- Born: USA, Florida
- Known for: Photography
- Notable work: Sutra Series
- Website: www.yatinpatel.com

= Yatin Patel =

Yatin Patel is an Orlando-based photographer and artist. He originated from India. Patel started a few internet based companies and made a career on art. Patel's belief that having a creative mindset help in the business endeavors.

In 2011 Patel launched a series of photos called "Sutra". Patel's photography focuses on the spectrum of Indian society, culture and history. Through Art & Philanthropy initiative, Yatin supported local and national charitable organisations

==Background==

Patel mainly shoots his photographs in India. He documents the coalescence of old Indian traditions and modern lifestyles.

==Sutra series==
A Sanskrit word, "Sutra" translates to a "thread or line that holds things together."

The Sutra project employs high dynamic range imaging, which is a photographic style that evenly distributes exposure in all parts of an image. "Sutra" also focuses on Ahmedabad, which is a partitioned city.

==Printing style==

Some of the "Sutra" series of prints have been printed on Japanese washi paper, which is a flexible medium for printing. Made from the mulberry plant, washi paper is ideal for printing in that it doesn't use chlorine bleaching and is stronger than regular papers.

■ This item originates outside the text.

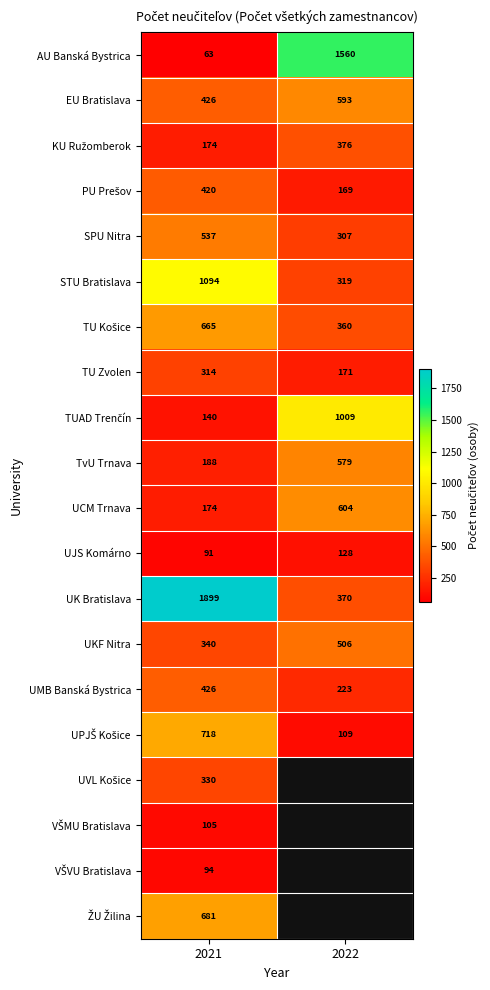

Count the number of data series in this chart.

20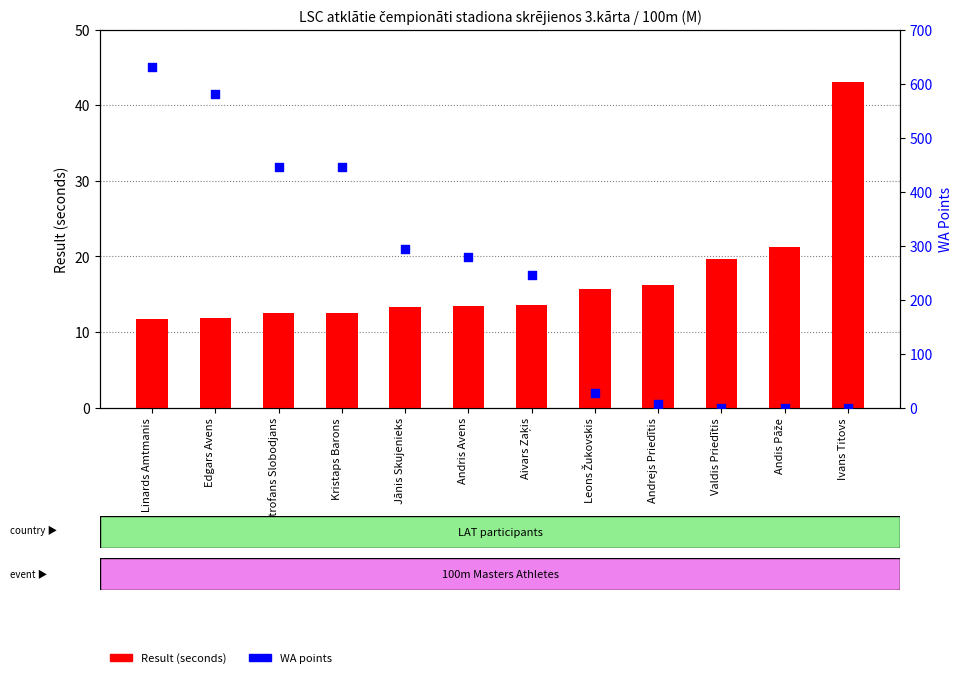

At which category is the sum across all series the highest?

Jānis Linards Amtmanis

The prints are produced by Cone Editions Press (by Jon Cone). These prints are of the highest printing quality.

==Philanthropy==

The Sutra collection is a platform that was created to inspire society towards charitable giving. Through his art, Yatin has collaborated with several foundations to raise awareness and funds for their respective causes. Yatin has partnered with many philanthropic organisations like the Boy Scouts of America, The Annika Sörenstam Foundation, Kerosene Lamp Foundation, March of Dimes Foundation and Florida Hospital for Children.

==Events==

Patel's photographic exhibitions have been in co-operation with Orlando charity or benefit organisations.

Patel's Sutra collection was on display at the Mount Dora Center for the Arts from 26 April 2013 through 7 June 2013.

The Orlando Magic's Director of Player Development, Adonal Foyle, held a fundraiser in Sept. 2011 for his Kerosene Lamp Foundation. Patel's photographic work was shown at this event.